- [TO DO]
(1) In the usbhub.sys email thread, render this sentence in Spanish: "Obviously, but why do you specifically need usbhub.sys given that it doesn't export anything?"
(2) From the usbhub.sys email thread, extract word for word the passage that opens with the words containing "On Wed, Mar 24, 2010 at 9:24" and closes with "in Wine too.".
* START TEXT SHOWN *
Damjan Jovanovic damjan.jov@gmail.com writes:
Changelog:
- usbhub.sys: add stubbed usbhub.sys
What is this going to be useful for?
On Wed, Mar 24, 2010 at 8:30 PM, Alexandre Julliard julliard@winehq.org wrote:
Damjan Jovanovic damjan.jov@gmail.com writes:
Changelog:
- usbhub.sys: add stubbed usbhub.sys
What is this going to be useful for?
-- Alexandre Julliard julliard@winehq.org
The same as Etersoft's USB patches: for doing USB I/O to USB devices.
Damjan
Damjan Jovanovic damjan.jov@gmail.com writes:
The same as Etersoft's USB patches: for doing USB I/O to USB devices.
Obviously, but why do you specifically need usbhub.sys given that it doesn't export anything? What is there that depends on having it?
On Wed, Mar 24, 2010 at 9:24 PM, Alexandre Julliard julliard@winehq.org wrote:
Damjan Jovanovic damjan.jov@gmail.com writes:
The same as Etersoft's USB patches: for doing USB I/O to USB devices.
Obviously, but why do you specifically need usbhub.sys given that it doesn't export anything? What is there that depends on having it?
-- Alexandre Julliard julliard@winehq.org
usbhub.sys isn't accessed via exports and I don't think anything depends on usbhub.sys specifically - but on Windows it builds device objects for USB devices and does I/O to these, so it seems like the best place to do those in Wine too.
* END TEXT SHOWN *
* START GIVEN ENTRIES *
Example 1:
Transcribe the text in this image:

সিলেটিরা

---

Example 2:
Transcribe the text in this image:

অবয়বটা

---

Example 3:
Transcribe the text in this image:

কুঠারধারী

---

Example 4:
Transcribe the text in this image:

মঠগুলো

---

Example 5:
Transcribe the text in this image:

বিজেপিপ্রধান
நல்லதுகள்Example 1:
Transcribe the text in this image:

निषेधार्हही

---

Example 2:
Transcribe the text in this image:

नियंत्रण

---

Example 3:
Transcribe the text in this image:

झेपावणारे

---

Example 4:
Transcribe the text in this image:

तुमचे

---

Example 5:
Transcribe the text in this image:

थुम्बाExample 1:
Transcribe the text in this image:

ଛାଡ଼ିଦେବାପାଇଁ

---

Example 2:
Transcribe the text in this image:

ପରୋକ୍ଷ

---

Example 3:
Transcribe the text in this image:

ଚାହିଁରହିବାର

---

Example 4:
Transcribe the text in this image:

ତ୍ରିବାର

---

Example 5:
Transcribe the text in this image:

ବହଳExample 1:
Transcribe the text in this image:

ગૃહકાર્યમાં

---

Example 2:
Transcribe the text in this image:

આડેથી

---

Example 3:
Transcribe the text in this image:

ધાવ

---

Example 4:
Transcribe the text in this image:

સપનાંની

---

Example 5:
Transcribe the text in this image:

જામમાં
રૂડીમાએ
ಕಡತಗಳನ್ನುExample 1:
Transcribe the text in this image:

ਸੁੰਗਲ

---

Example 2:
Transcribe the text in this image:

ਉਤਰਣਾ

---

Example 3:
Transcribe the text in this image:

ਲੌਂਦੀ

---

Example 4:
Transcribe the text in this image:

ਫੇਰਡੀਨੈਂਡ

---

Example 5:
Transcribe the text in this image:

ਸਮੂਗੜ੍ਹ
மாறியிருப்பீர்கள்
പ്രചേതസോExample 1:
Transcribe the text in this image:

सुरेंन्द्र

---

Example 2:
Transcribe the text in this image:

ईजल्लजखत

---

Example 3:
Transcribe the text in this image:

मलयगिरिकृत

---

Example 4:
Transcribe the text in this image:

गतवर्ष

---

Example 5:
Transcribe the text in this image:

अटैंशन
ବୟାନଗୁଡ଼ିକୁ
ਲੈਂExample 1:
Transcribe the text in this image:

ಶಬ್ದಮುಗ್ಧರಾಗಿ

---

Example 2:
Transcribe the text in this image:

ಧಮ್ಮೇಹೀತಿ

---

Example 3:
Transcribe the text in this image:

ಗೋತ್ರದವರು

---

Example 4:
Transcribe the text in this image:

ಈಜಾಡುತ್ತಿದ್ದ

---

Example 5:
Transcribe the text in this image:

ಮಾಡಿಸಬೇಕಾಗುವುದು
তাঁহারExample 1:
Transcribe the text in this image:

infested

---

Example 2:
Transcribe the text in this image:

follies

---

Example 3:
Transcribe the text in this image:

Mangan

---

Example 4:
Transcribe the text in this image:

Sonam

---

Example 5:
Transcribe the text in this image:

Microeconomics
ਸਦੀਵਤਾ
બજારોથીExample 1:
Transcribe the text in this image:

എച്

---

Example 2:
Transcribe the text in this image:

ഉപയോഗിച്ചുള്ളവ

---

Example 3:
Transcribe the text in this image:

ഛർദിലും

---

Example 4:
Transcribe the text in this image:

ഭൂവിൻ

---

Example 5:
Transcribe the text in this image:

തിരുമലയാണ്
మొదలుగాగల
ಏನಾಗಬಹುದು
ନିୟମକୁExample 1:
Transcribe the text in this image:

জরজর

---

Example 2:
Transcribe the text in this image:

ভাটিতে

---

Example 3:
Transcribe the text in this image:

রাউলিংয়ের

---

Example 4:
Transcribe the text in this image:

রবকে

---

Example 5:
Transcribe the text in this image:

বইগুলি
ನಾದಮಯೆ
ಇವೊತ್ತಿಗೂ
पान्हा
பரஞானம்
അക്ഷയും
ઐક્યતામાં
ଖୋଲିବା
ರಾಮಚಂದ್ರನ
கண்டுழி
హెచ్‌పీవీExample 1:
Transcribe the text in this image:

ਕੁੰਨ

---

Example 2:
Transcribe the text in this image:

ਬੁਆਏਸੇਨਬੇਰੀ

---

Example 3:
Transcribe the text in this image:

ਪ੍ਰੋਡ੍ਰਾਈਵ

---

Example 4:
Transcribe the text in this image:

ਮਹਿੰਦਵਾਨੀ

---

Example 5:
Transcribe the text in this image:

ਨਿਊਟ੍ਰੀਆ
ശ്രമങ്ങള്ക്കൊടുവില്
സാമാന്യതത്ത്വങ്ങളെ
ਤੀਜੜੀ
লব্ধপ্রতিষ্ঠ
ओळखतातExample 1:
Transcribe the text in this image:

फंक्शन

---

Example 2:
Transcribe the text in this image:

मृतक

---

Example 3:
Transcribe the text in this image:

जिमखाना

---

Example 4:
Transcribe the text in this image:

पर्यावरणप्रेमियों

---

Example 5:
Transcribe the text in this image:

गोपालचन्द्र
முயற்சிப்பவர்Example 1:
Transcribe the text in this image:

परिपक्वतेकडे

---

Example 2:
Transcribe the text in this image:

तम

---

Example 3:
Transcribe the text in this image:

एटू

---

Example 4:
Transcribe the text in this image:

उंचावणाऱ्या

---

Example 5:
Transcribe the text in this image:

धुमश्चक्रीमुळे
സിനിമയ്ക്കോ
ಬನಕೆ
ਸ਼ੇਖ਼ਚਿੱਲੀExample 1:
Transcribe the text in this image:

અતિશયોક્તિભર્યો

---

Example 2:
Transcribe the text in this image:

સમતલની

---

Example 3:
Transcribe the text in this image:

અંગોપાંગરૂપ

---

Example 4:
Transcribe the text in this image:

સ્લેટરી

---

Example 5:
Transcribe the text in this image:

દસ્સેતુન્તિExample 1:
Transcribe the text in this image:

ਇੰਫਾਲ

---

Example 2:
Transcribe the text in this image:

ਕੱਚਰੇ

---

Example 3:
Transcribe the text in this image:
* END GIVEN ENTRIES *
- [RESULTS FOR EACH TASK]
(1) Obviamente, pero ¿por qué necesitas específicamente usbhub.sys, dado que no exporta nada?

(2)
On Wed, Mar 24, 2010 at 9:24 PM, Alexandre Julliard julliard@winehq.org wrote:
Damjan Jovanovic damjan.jov@gmail.com writes:
The same as Etersoft's USB patches: for doing USB I/O to USB devices.
Obviously, but why do you specifically need usbhub.sys given that it doesn't export anything? What is there that depends on having it?
-- Alexandre Julliard julliard@winehq.org
usbhub.sys isn't accessed via exports and I don't think anything depends on usbhub.sys specifically - but on Windows it builds device objects for USB devices and does I/O to these, so it seems like the best place to do those in Wine too.